Highlights & Insights¶
- Dual utility of multimodal class embeddings: The same set of class embeddings serves both as visual refinement anchors (keys and values in cross-attention) and as object detectors (similarity matching), achieving two goals simultaneously.
- Efficient frozen-VLM paradigm: Only a lightweight cross-attention adapter and class embeddings are trained, achieving substantial improvements without modifying any VLM parameters — highly valuable for deploying existing large models.
- Attention visualization analysis: Directly demonstrates insufficient attention to rare objects in intermediate VLM layers, providing clear motivation for the proposed method.
Limitations & Future Work¶
- Requires a predefined set of rare categories; cannot handle entirely unseen categories at test time.
- The number of class embeddings is bounded by the number of rare categories \(C\); very large-scale category sets would require architectural adjustments.

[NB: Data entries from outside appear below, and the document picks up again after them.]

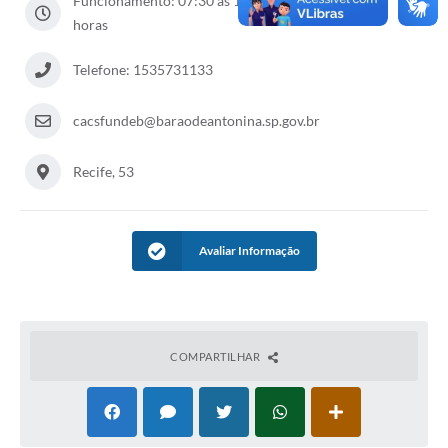
Funcionamento: 07:30 as 11:00 das 12:30 as 17:00
horas
Telefone: 1535731133
cacsfundeb@baraodeantonina.sp.gov.br
Recife, 53
Avaliar Informação
COMPARTILHAR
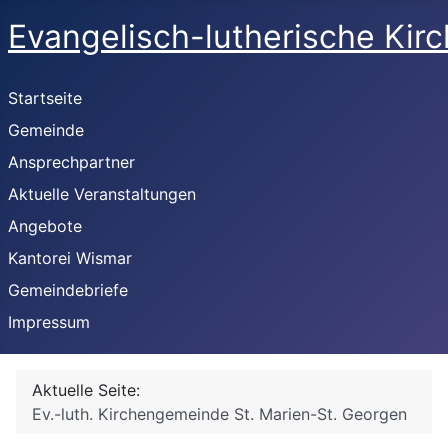
Evangelisch-lutherische Kir
Startseite
Gemeinde
Ansprechpartner
Aktuelle Veranstaltungen
Angebote
Kantorei Wismar
Gemeindebriefe
Impressum
Aktuelle Seite:
Ev.-luth. Kirchengemeinde St. Marien-St. Georgen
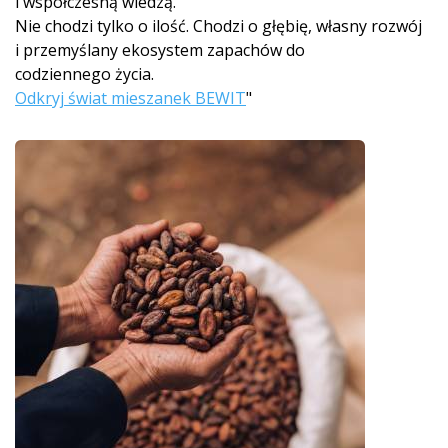
i współczesną wiedzą.
Nie chodzi tylko o ilość. Chodzi o głębię, własny rozwój
i przemyślany ekosystem zapachów do
codziennego życia.
Odkryj świat mieszanek BEWIT
"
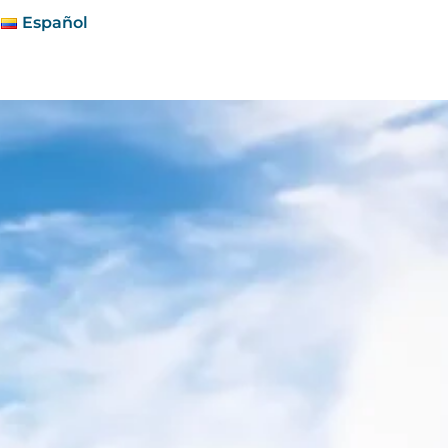
Español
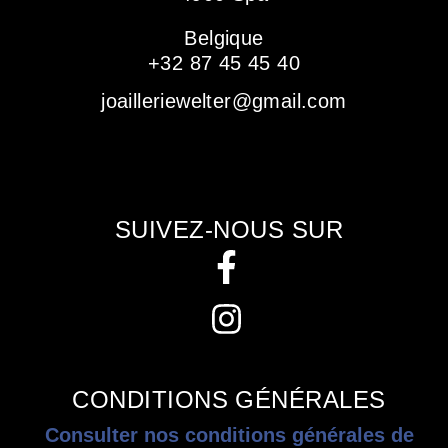
Belgique
+32 87 45 45 40
joailleriewelter@gmail.com
SUIVEZ-NOUS SUR
CONDITIONS GÉNÉRALES
Consulter nos conditions générales de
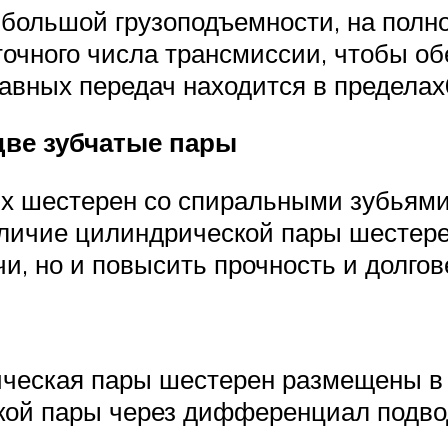
 большой грузоподъемности, на пол
точного числа трансмиссии, чтобы о
авных передач находится в пределах
две зубчатые пары
ких шестерен со спиральными зубьям
личие цилиндрической пары шестерен
и, но и повысить прочность и долго
рическая пары шестерен размещены в
ской пары через дифференциал подво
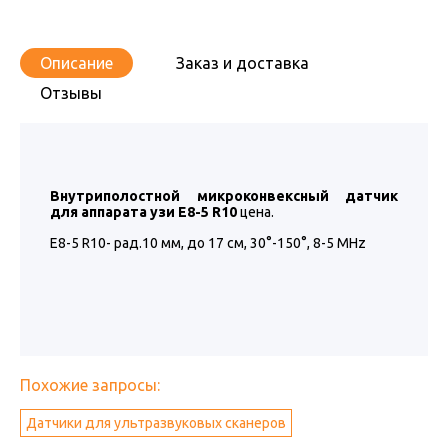
Описание
Заказ и доставка
Отзывы
Внутриполостной микроконвексный
датчик
для аппарата узи E8-5 R10
цена.
E8-5 R10- рад.10 мм, до 17 см, 30°-150°, 8-5 MHz
Похожие запросы:
Датчики для ультразвуковых сканеров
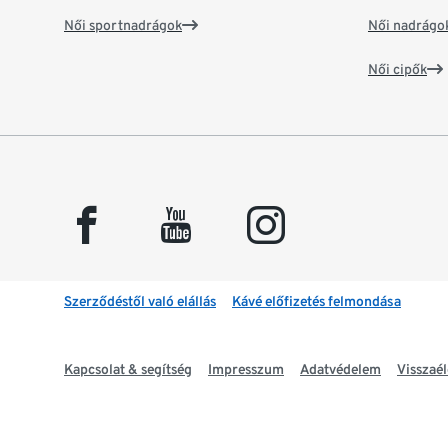
Női sportnadrágok
Női nadrágo
Női cipők
facebook
youtube
instagram
Szerződéstől való elállás
Kávé előfizetés felmondása
Kapcsolat & segítség
Impresszum
Adatvédelem
Visszaél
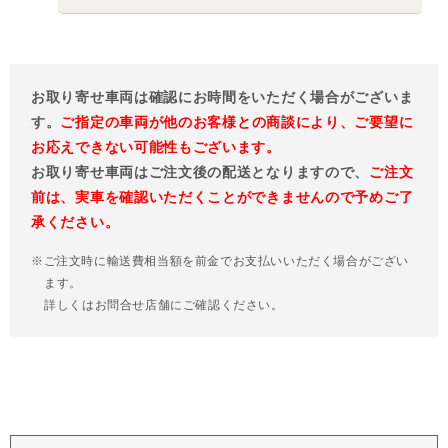
お取り寄せ車両は確認にお時間をいただく場合がございま
す。
ご指定の車両が他のお客様との商談により、ご要望に
お応えできない可能性もございます。
お取り寄せ車両はご注文後の配送となりますので、
ご注文
前は、実車を確認いただくことができませんので予めご了
承ください。
※ご注文時に輸送費相当額を前金でお支払いいただく場合がござい
ます。
詳しくはお問合せ店舗にご確認ください。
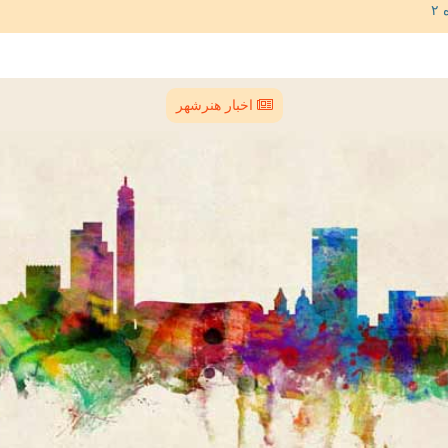
اخبار هنرشهر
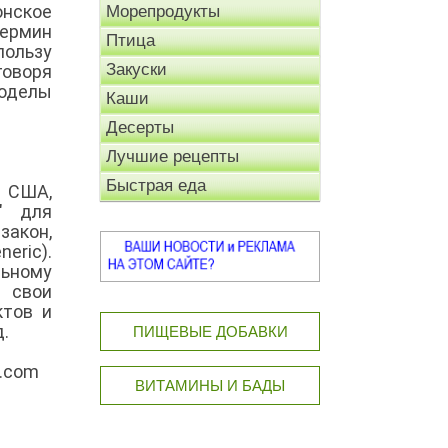
онское
Морепродукты
термин
Птица
пользу
Закуски
говоря
ноделы
Каши
Десерты
Лучшие рецепты
Быстрая еда
я США,
" для
акон,
eric).
ьному
й свои
ктов и
.
ПИЩЕВЫЕ ДОБАВКИ
y.com
ВИТАМИНЫ И БАДЫ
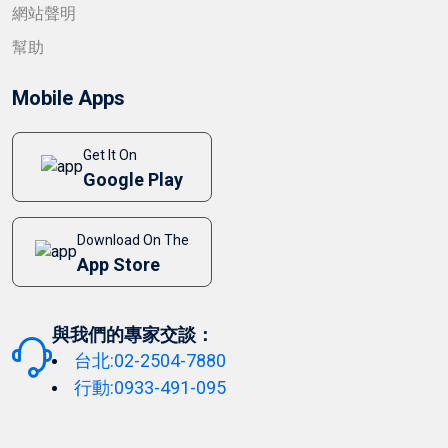
網站聲明
幫助
Mobile Apps
Get It On
Google Play
Download On The
App Store
與我們的專家交談：
台北:02-2504-7880
行動:0933-491-095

- Top-\(k\) detection may introduce false positives, generating incorrect text prompts that mislead reasoning.
- Performance gains on GeoBench-VLM (satellite imagery) are weaker than on CODA-LM, indicating remaining challenges under extremely scarce data.
Related Work & Insights¶
- vs. VLM internal feature supervision methods (LLaVA-Grounding): These methods align all visual tokens with VFM features without targeting rare objects; the proposed method uses class embeddings for object-level refinement, achieving greater precision and efficiency.
- vs. Retrieval-Augmented Learning (RAL): RAL retrieves from large-scale external data and fine-tunes the VLM, incurring high computational cost and risk of forgetting; the proposed method requires neither large-scale data nor VLM fine-tuning.
Rating¶
- Novelty: ⭐⭐⭐⭐ The dual-purpose design of multimodal class embeddings is elegant.
- Experimental Thoroughness: ⭐⭐⭐⭐ Multi-model validation with attention visualization analysis.
- Writing Quality: ⭐⭐⭐⭐ Motivation is clear and figures are intuitive.
- Value: ⭐⭐⭐⭐ A practical solution for rare object understanding.